On Cayman Brac, three “advances” have combined to bring us an ongoing litany of environmental damage. They are our longer runway, Boeing 737 jet service and international status. It’s going to get worse, but our sacrifices are bad enough already. Consider these:
1. “HAIRCUT” to the Westerly Ponds: The ponds have been shaved. Ducks like cover, but airports don’t like ducks. So on the runway side the pond vegetation has been completely stripped. Mangroves, Plopnut trees, Buttonwood trees, even Cattail, — all uprooted by heavy machinery.

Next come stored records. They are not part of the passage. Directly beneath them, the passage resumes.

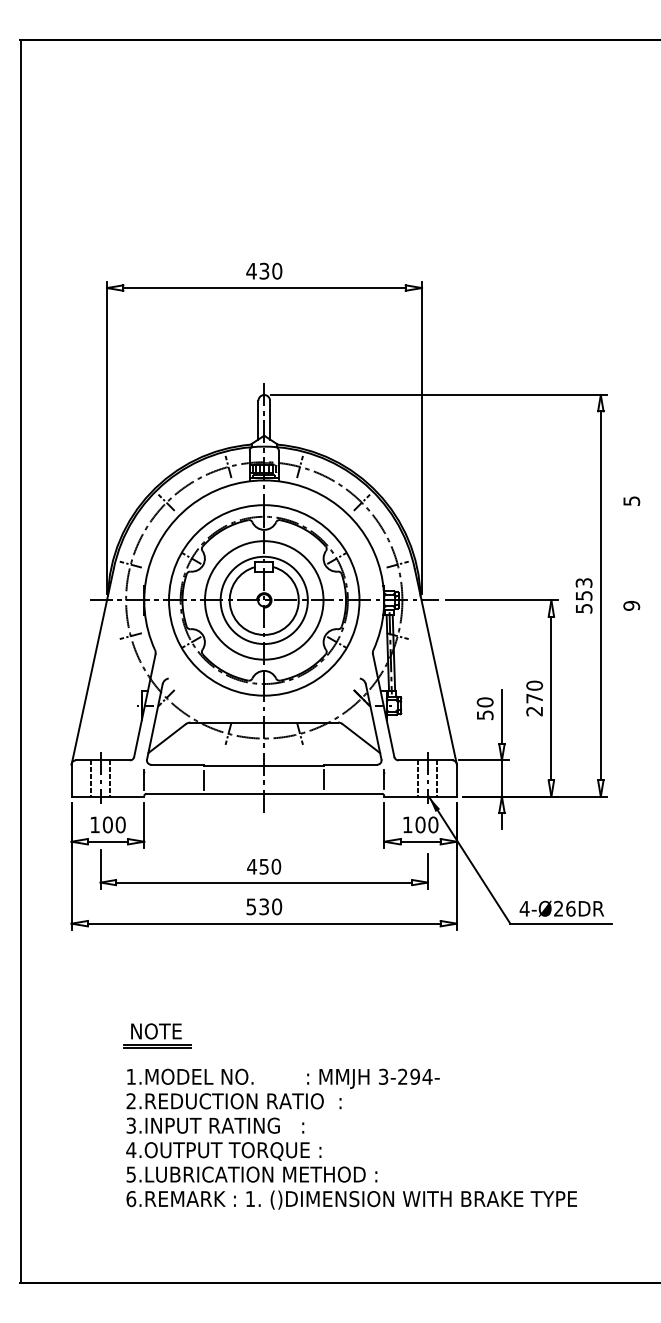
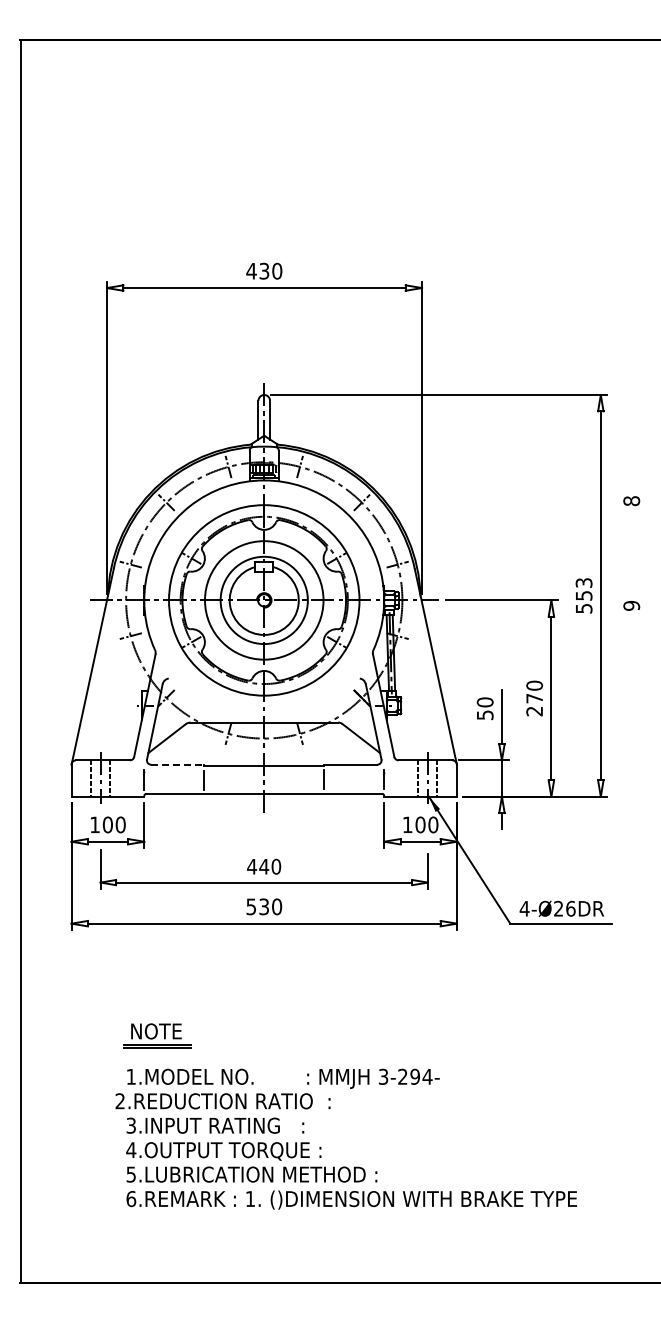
text at (631, 501): 5 -> 8
line at (177, 764): solid -> dashed
text at (264, 866): 450 -> 440
text at (233, 1101) position: (233, 1101) -> (222, 1101)
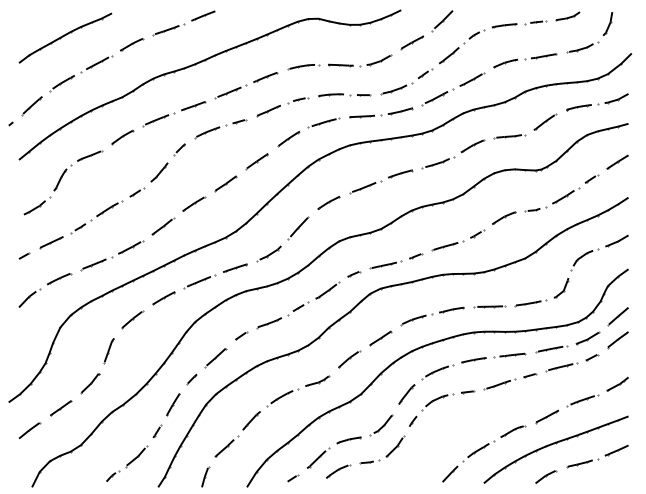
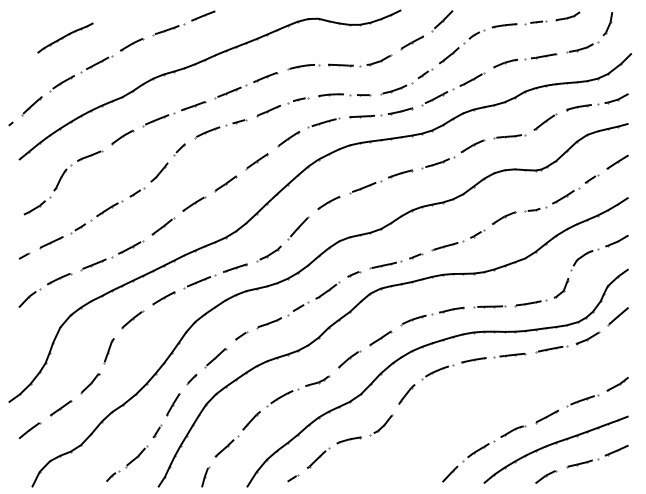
part at (65, 37) size: 95x52 px -> 57x32 px
part at (474, 392): present -> none
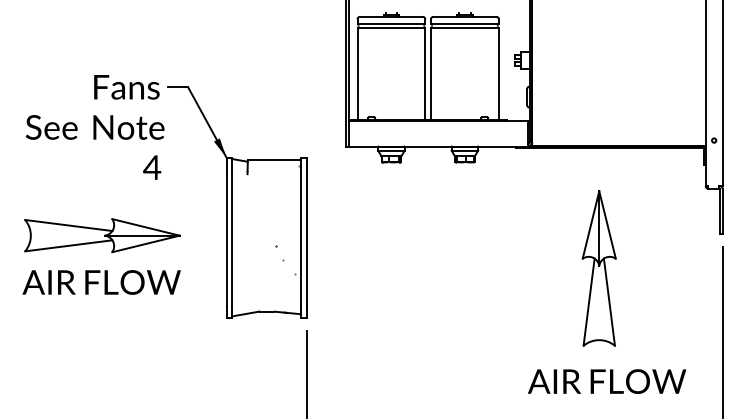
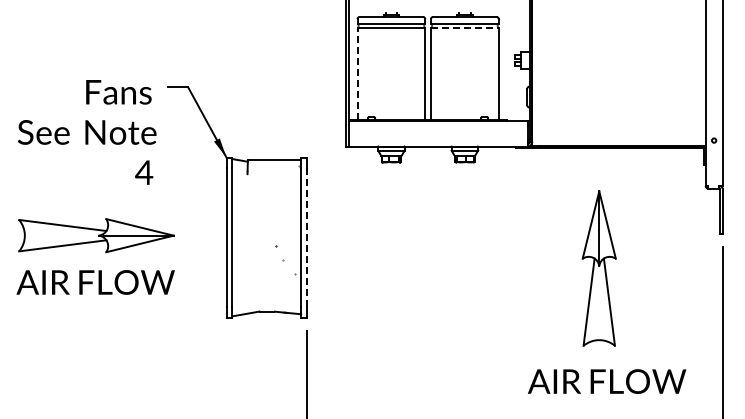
line at (464, 28): solid -> dashed
line at (357, 74): solid -> dashed
text at (94, 127) position: (94, 127) -> (86, 132)
line at (306, 237): solid -> dashed
part at (111, 253) position: (111, 253) -> (105, 253)
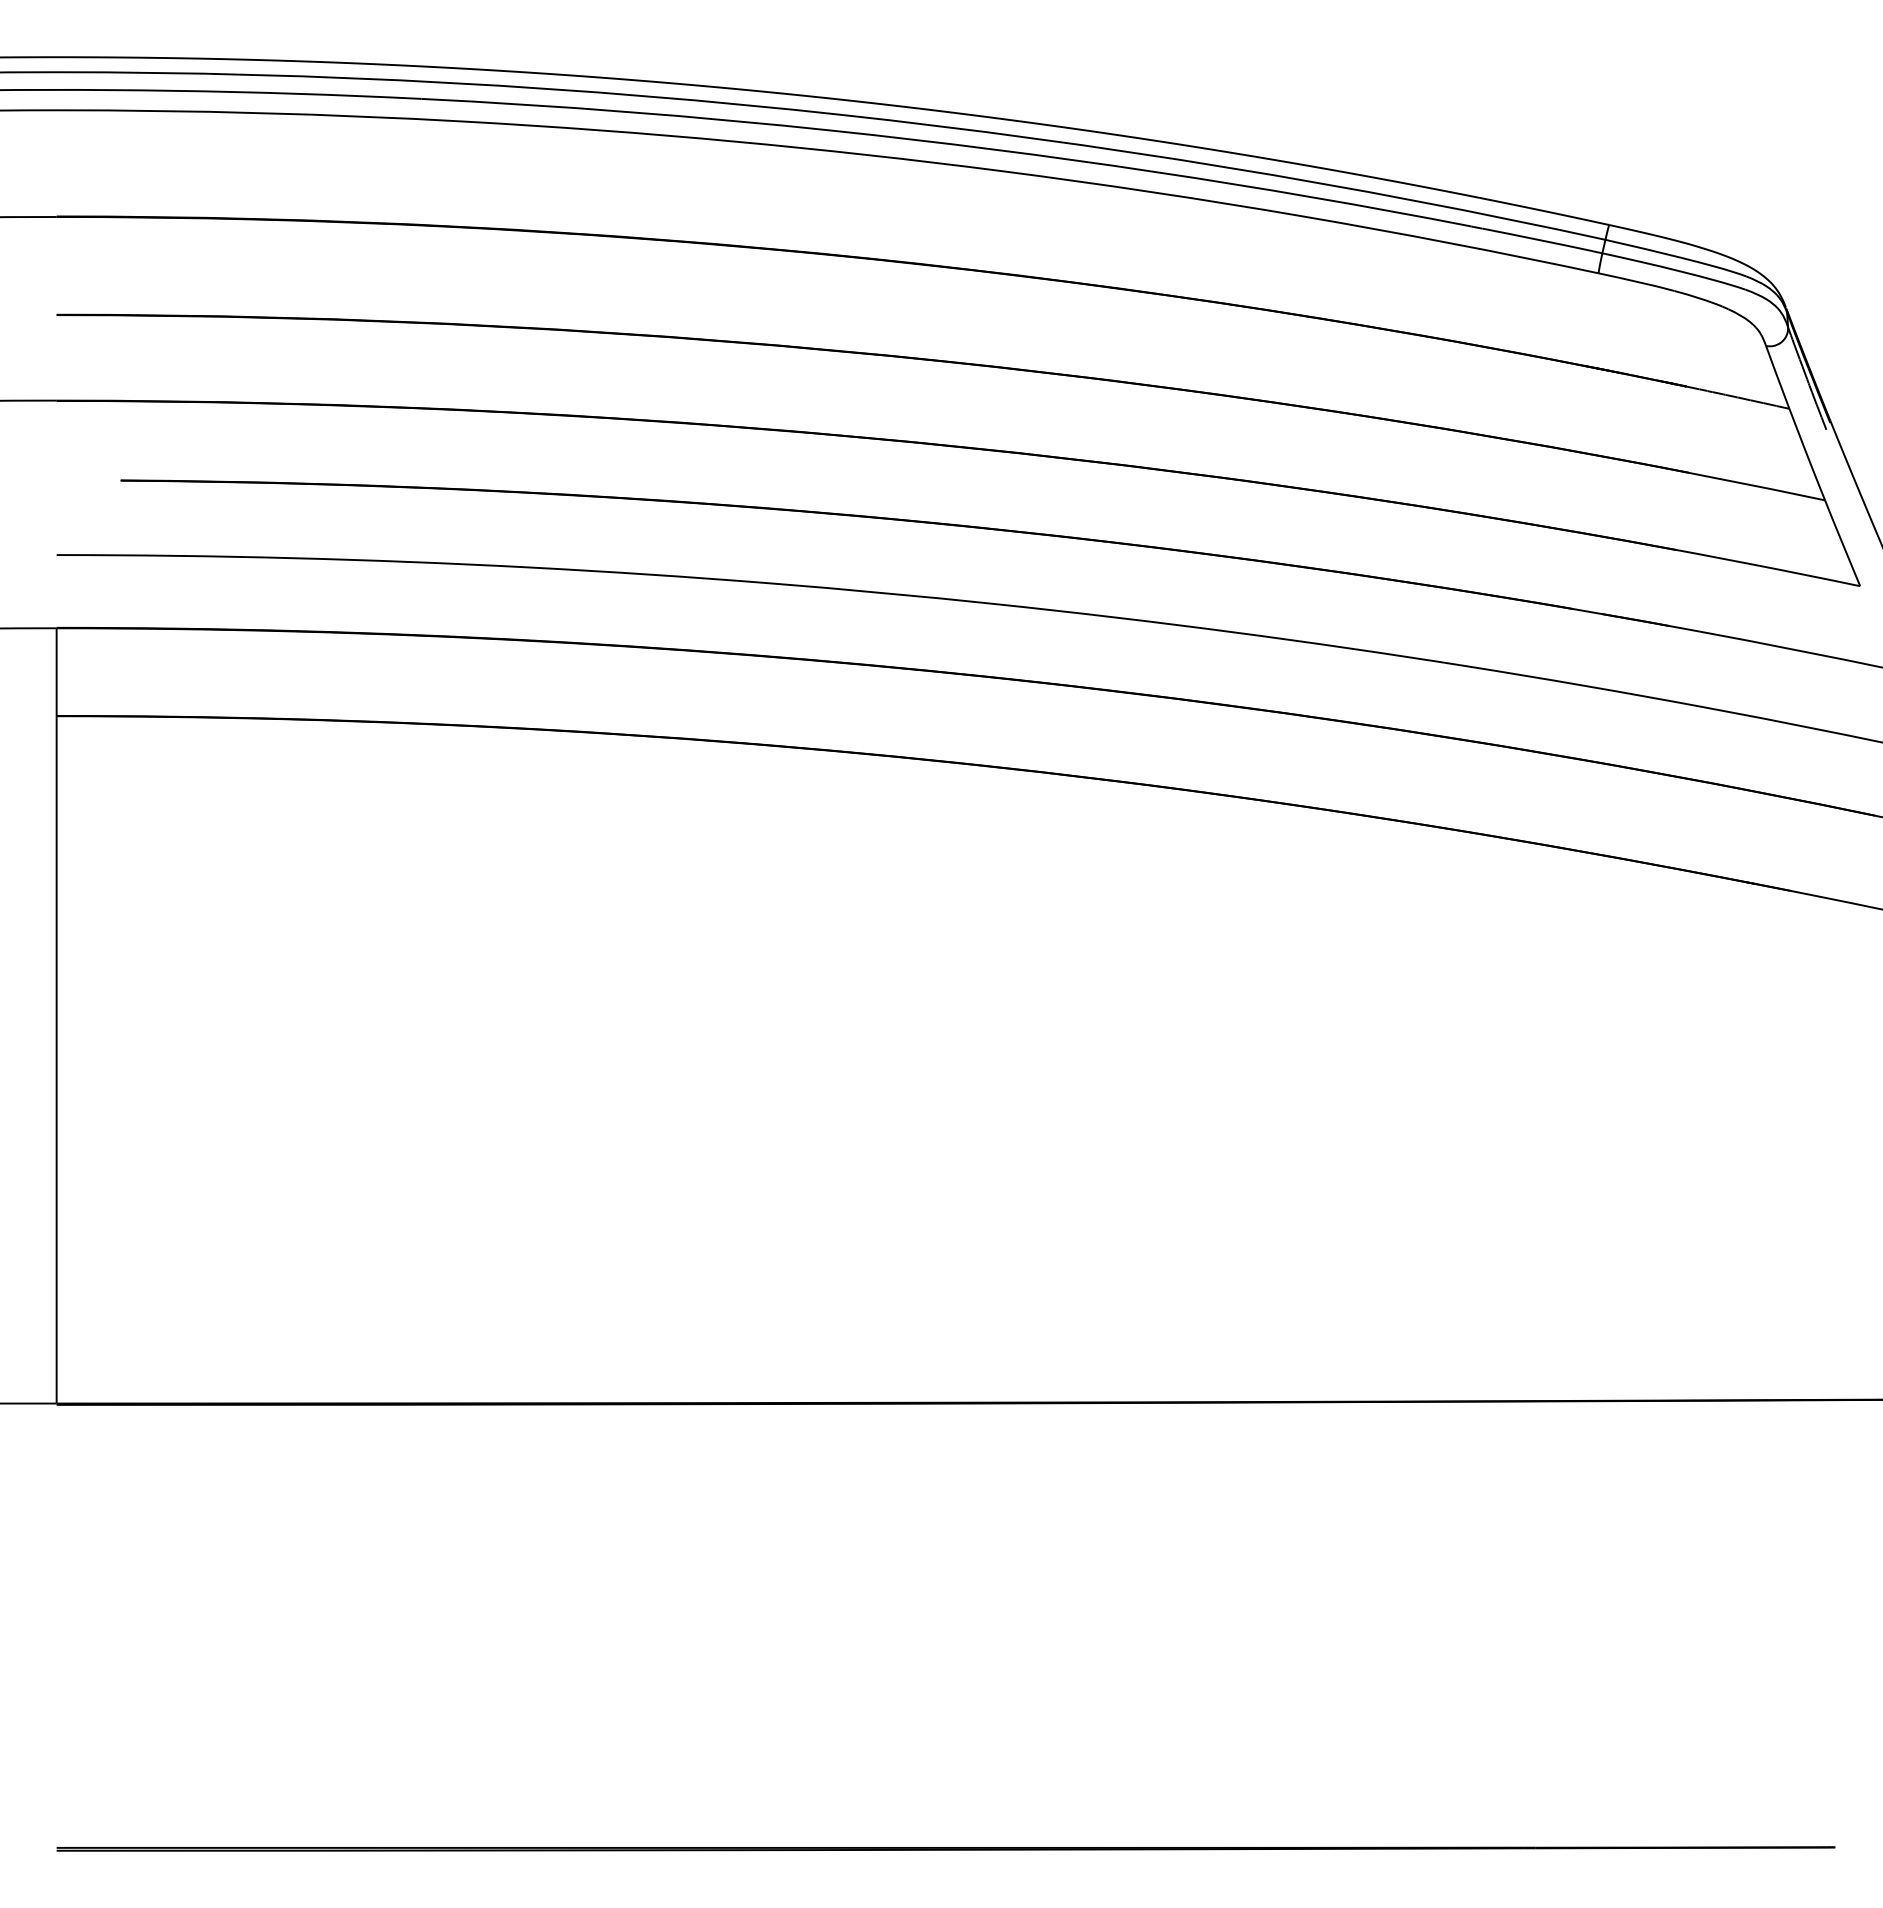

2. “HAIRCUT” to our previously beautiful West End Community Park:
Take a walk around our “treed” park. The exercise course has pitiful tree cover now, and the newly dedicated Tree Identification Project is a mockery of its former self. Beautiful species have been trimmed to shoulder height, following the prescription for a low profile of trees and buildings beside an “international” runway.
Here’s what it looks like:
LIGHT POLLUTION : There are further problems associated with bigger airports. Don’t bother to look for stars if you’re near the airport. Airport rules result in a spoiled sky for star-watchers all night long, even when zero flights are scheduled. And if you live where many of us Brac residents live, don’t bother to look for stars in the west because they’ll be blotted out by airport light pollution.
CONCLUSION : A number of Brac residents love our 737 air service. (I prefer the short takeoff and landing aircraft myself. I’d rather land at 60 mph than double that speed.) But be careful what you wish for. It’s too late for us on the Brac . We sacrificed a lot, and we’re about to sacrifice more. The airport’s environmental boot mark is huge, like that of the rock quarry and the dump.
Too late for the Brac but I’m writing this for the benefit of Little Cayman. Don’t let promoters force mass tourism onto your island. Most LC residents and businesses are against jet service, a new airstrip and against mass tourism. Little Cayman, of the three Cayman Islands, is truly different. It is the quiet one. It is renowned for its Ramsar site and its outstanding preservation of natural values. It is an eco- tourism success story.
Little Cayman is the Cinderella of the Cayman Islands. Don’t turn it into an ugly sister.